Problem requirements:
Within the data below, copy each line where the string "street" is found.

Records for this task:
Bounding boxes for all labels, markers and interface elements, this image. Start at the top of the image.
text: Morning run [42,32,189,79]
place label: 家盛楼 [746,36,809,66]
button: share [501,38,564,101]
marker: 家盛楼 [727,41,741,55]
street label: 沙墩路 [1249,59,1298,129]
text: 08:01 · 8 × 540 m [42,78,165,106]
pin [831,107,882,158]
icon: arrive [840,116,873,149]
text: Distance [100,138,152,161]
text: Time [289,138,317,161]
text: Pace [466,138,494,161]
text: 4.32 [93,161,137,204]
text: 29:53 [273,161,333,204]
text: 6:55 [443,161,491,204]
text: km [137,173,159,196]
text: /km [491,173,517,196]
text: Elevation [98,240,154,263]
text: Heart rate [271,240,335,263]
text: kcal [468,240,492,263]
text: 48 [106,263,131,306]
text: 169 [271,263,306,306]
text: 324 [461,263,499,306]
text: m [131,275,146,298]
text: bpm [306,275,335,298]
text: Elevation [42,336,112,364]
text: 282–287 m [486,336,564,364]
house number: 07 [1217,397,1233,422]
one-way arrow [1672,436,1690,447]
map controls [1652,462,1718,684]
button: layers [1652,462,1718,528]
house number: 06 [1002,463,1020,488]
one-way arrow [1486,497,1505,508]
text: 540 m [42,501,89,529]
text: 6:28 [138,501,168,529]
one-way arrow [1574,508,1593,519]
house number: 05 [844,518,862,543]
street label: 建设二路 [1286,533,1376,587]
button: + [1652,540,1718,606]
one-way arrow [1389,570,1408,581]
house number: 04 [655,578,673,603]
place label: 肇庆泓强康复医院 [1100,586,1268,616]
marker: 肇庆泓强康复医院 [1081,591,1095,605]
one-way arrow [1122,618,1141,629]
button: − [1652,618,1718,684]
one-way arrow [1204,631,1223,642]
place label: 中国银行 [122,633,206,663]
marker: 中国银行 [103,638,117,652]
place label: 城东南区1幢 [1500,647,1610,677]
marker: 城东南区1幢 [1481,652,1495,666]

Exercise response:
street label: 沙墩路 [1249,59,1298,129]
street label: 建设二路 [1286,533,1376,587]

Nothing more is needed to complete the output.